Sebastian Weigle needed no score for this performance of the Fourth – but this appeared to give him little freedom to make it a thrilling one. But perhaps this was not the intention here given the huge weight of the orchestra’s opening to the symphony: I am not sure I have ever heard these bars taken with such imposing grandeur (perhaps we were in the wrong symphony, as earlier we sounded as if we were in the wrong concerto). Horns were crushing – and the end chord before the repeat of the first phrase fell like the blade of a guillotine slicing through bone. The string descent was enormous – cellos black, double basses rumbling like a violent heat-breaking thunder. The return of the Fate motif was seismic rather than blistering. But the sheer weight of the playing made this all appear like slow-moving lava. When the final climax of the movement exploded – and it was pyroclastic – it felt inevitable rather than a shock – and if the coda should have felt it was increasing in speed, it moved with measured intensity instead, implacably, Fate not losing its dominance but retaining it.

The Andantino could hardly have been described as light, too. If the strings were rich, they also had a firmness and depth (but what beauty, too, such as at the cello theme later in the movement). What was magical here was the woodwind – balletic in its shaping, and gorgeously crystalline in its tone. The flute and bassoon staccatos were superlative. Some of the phrasing just floated and hovered around the orchestra. The third movement was quite remarkably done – indeed even this orchestra’s pizzicato playing has a sonority to it that I have rarely encountered with other orchestras. Weigle did not, I think, take the lightest of approaches here – think comic Shakespeare and you would probably not quite be on the right track – but the precision of the playing, the careful dynamics and the sheer beauty of it were jaw-dropping.

The final movement of this symphony can be one of the most hair-raising experiences – or it can rather fall flat. The Iwaki recording I mentioned above could almost be seen to be in danger of losing control of itself so dangerously fast does he take the tempo here – but it just manages to avoid blurring the edges between what an orchestra can and cannot do (something the NHKSO has been tortuously tested to do by some conductors – such as Jean Martinon in a notoriously fast Rite of Spring). Sebastian Weigle took a more leisurely pace, although in doing so he ratcheted up the tension in a way that many conductors largely avoid doing; in his hands, this movement felt like a tight coil being wound up until it suddenly had no option but to snap.

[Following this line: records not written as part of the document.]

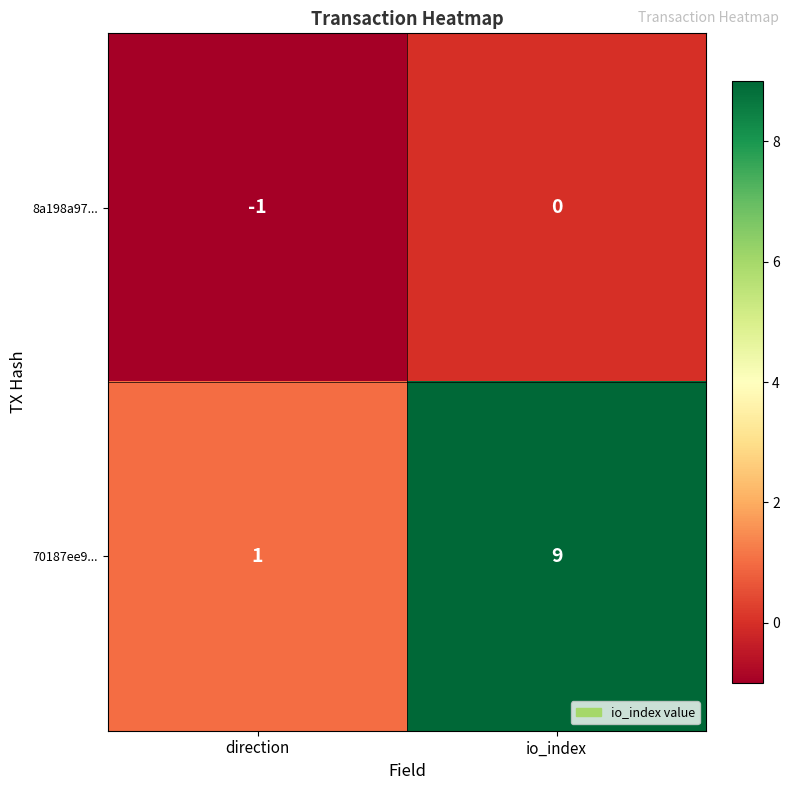

What is the smallest value displayed?

-1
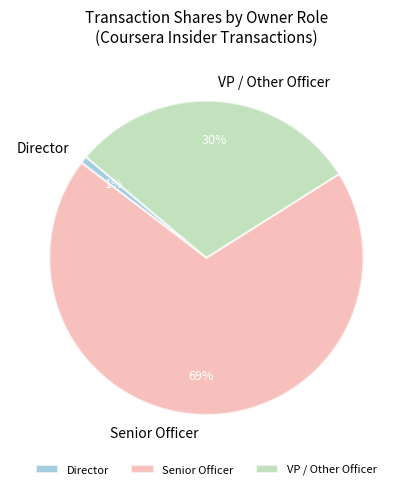

How many segments does this pie chart have?

3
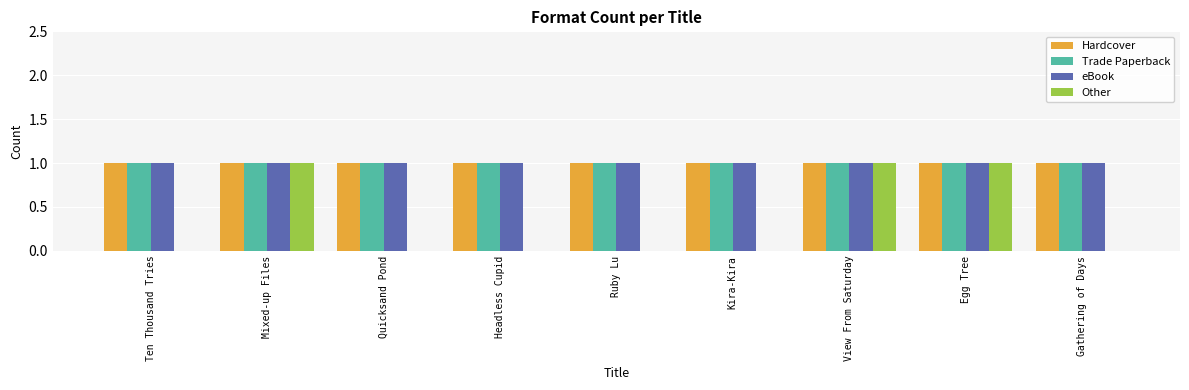

Reading left to right, transcribe all the data shown in this chart.

Hardcover: Ten Thousand Tries=1	Mixed-up Files=1	Quicksand Pond=1	Headless Cupid=1	Ruby Lu=1	Kira-Kira=1	View From Saturday=1	Egg Tree=1	Gathering of Days=1
Trade Paperback: Ten Thousand Tries=1	Mixed-up Files=1	Quicksand Pond=1	Headless Cupid=1	Ruby Lu=1	Kira-Kira=1	View From Saturday=1	Egg Tree=1	Gathering of Days=1
eBook: Ten Thousand Tries=1	Mixed-up Files=1	Quicksand Pond=1	Headless Cupid=1	Ruby Lu=1	Kira-Kira=1	View From Saturday=1	Egg Tree=1	Gathering of Days=1
Other: Ten Thousand Tries=0	Mixed-up Files=1	Quicksand Pond=0	Headless Cupid=0	Ruby Lu=0	Kira-Kira=0	View From Saturday=1	Egg Tree=1	Gathering of Days=0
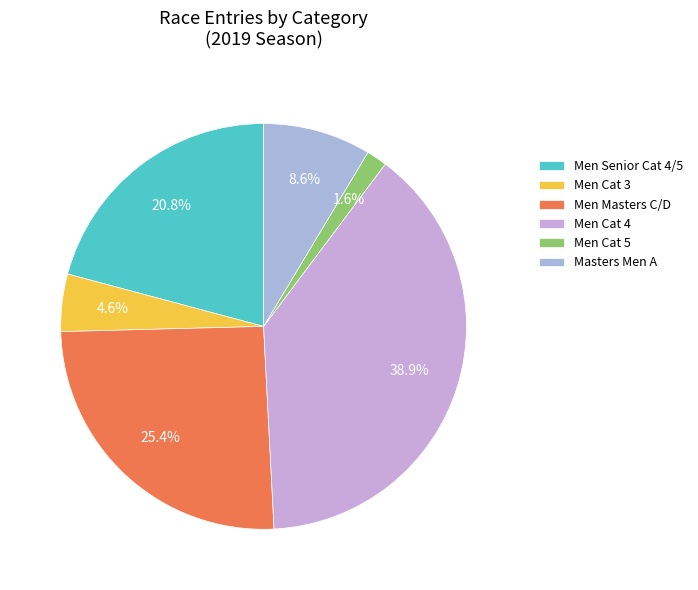

To the nearest percent, what is the difference between the Men Cat 3 and Men Cat 4 slice percentages?

34%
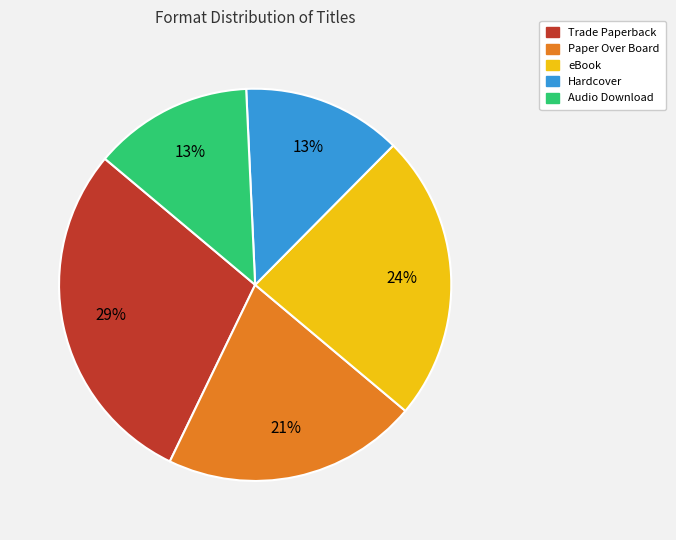

How many slices are in this pie chart?

5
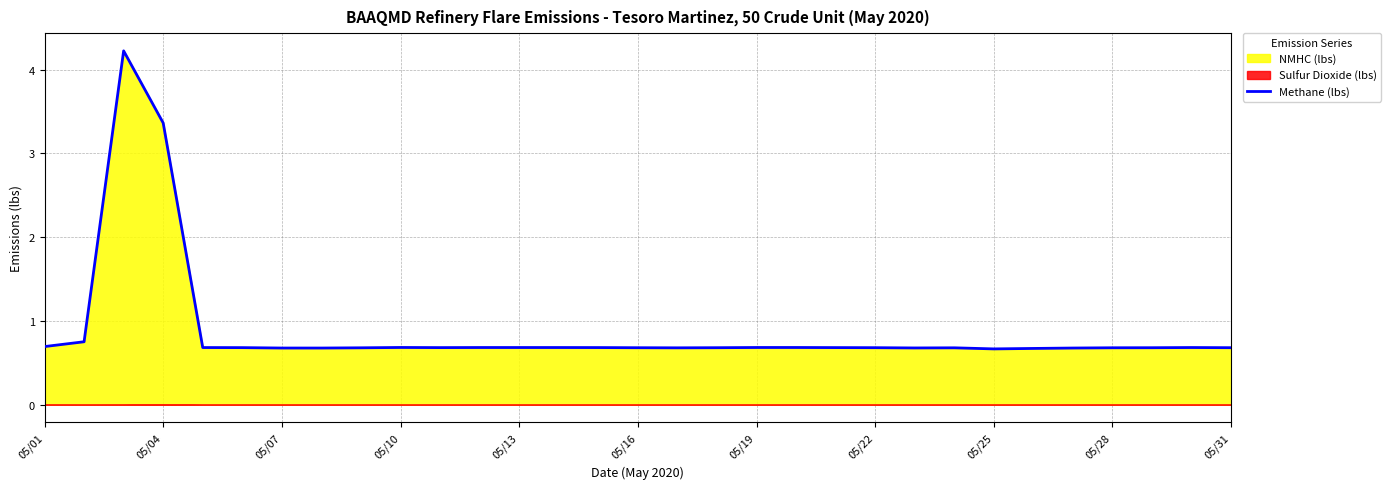

Reading right to left, what are all the values shown in this chart?

0.7	0.7	0.7	0.7	0.7	0.7	0.7	0.7	0.7	0.7	0.7	0.7	0.7	0.7	0.7	0.7	0.7	0.7	0.7	0.7	0.7	0.7	0.7	0.7	0.7	0.7	0.7	3.4	4.2	0.8	0.7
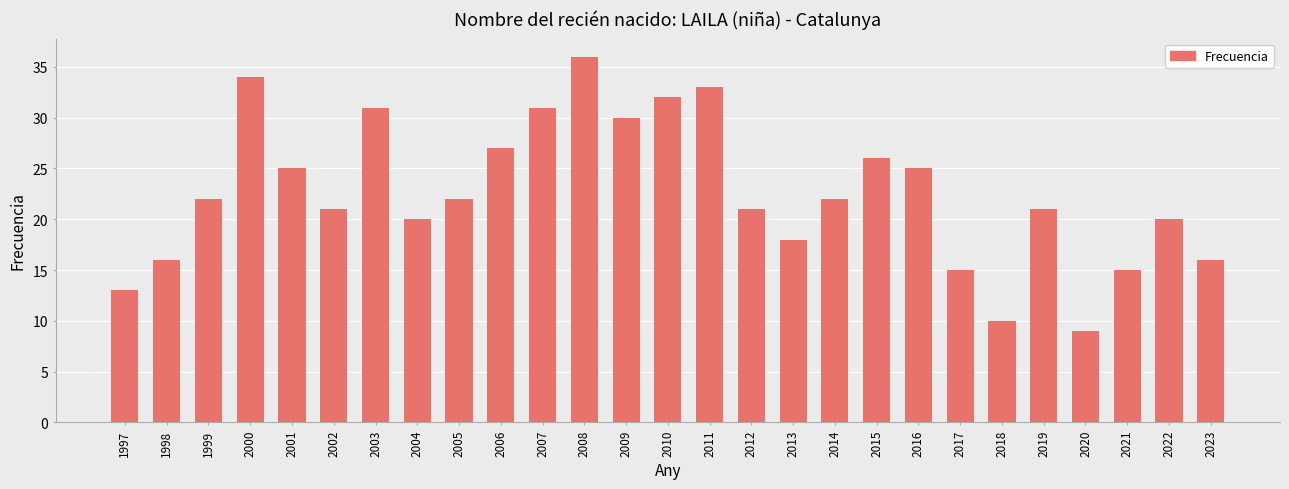

What is the change in value from 2014 to 2019?

-1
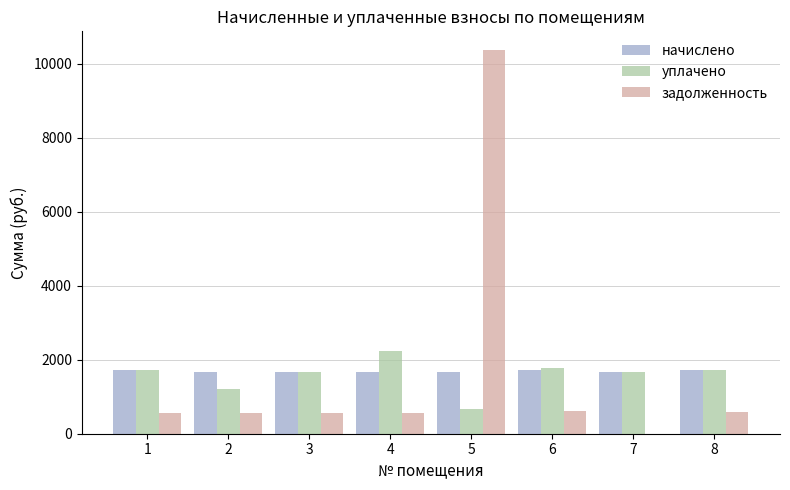

Between 4 and 8, which series saw the biggest shift?

уплачено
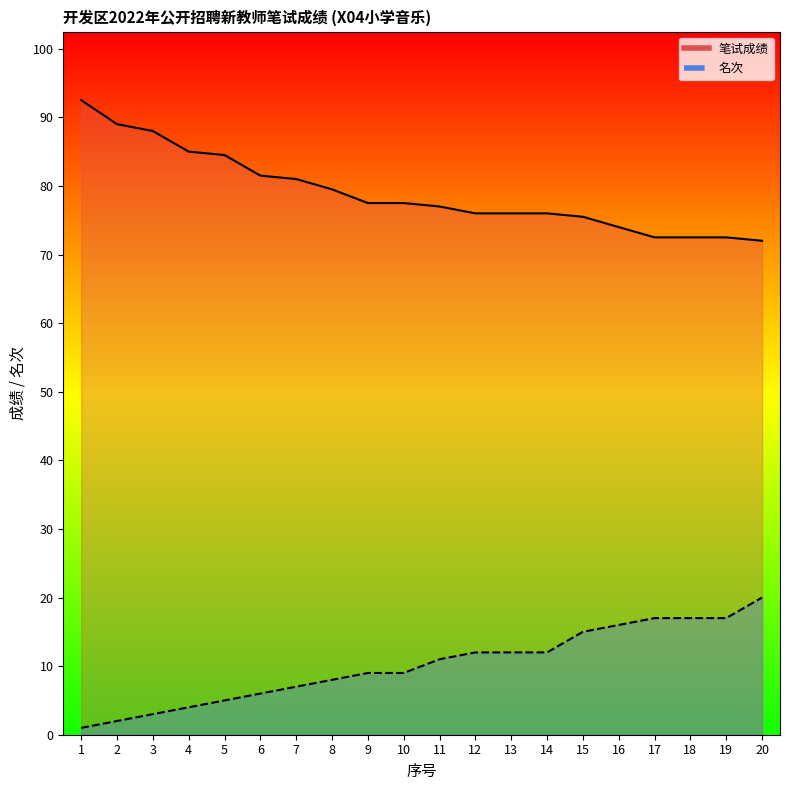

Reading right to left, transcribe all the data shown in this chart.

笔试成绩_line: 20=72.0	19=72.5	18=72.5	17=72.5	16=74.0	15=75.5	14=76.0	13=76.0	12=76.0	11=77.0	10=77.5	9=77.5	8=79.5	7=81.0	6=81.5	5=84.5	4=85.0	3=88.0	2=89.0	1=92.5
名次_line: 20=20.0	19=17.0	18=17.0	17=17.0	16=16.0	15=15.0	14=12.0	13=12.0	12=12.0	11=11.0	10=9.0	9=9.0	8=8.0	7=7.0	6=6.0	5=5.0	4=4.0	3=3.0	2=2.0	1=1.0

The opening bars were very tightly done, but they also tumbled down rather than surged like a torrent. If the cymbals were percussive enough, I did rather wish the timpani (and especially the bass drum) were more raucous – a trait of many Japanese orchestras is a quite unreserved approach to timpani playing; here it felt quite the reverse. The double-speed section sounded right, and brass solos were eruptive before the Fate motif reappeared as if shot out of a catapult. The final cadence was brilliantly done – just a little more brooding than one perhaps normally hears it, but so in tune with the despair that inspired the symphony.

Not, I think, one of the most exhilarating performances of the Fourth I have heard but more than made up for by its dramatic intensity and darkness and some of the most compelling playing I have heard from an orchestra in this symphony.

As I wrote at the beginning of the review, the first encore – the Takemitsu Waltz – was carefully calibrated to showcase the Yomikyo’s strings and was an exquisite one. The second, Brahms’s Hungarian Dance No.1 in G minor was dashed off with panache and refinement.

I think one’s aspirations and one’s experience of this concert are probably a bit conflicted: an exceptional orchestra, but a rather less convincing programme. Let’s hope we don’t have to wait another 30 years for the Yomikyo to return to the UK.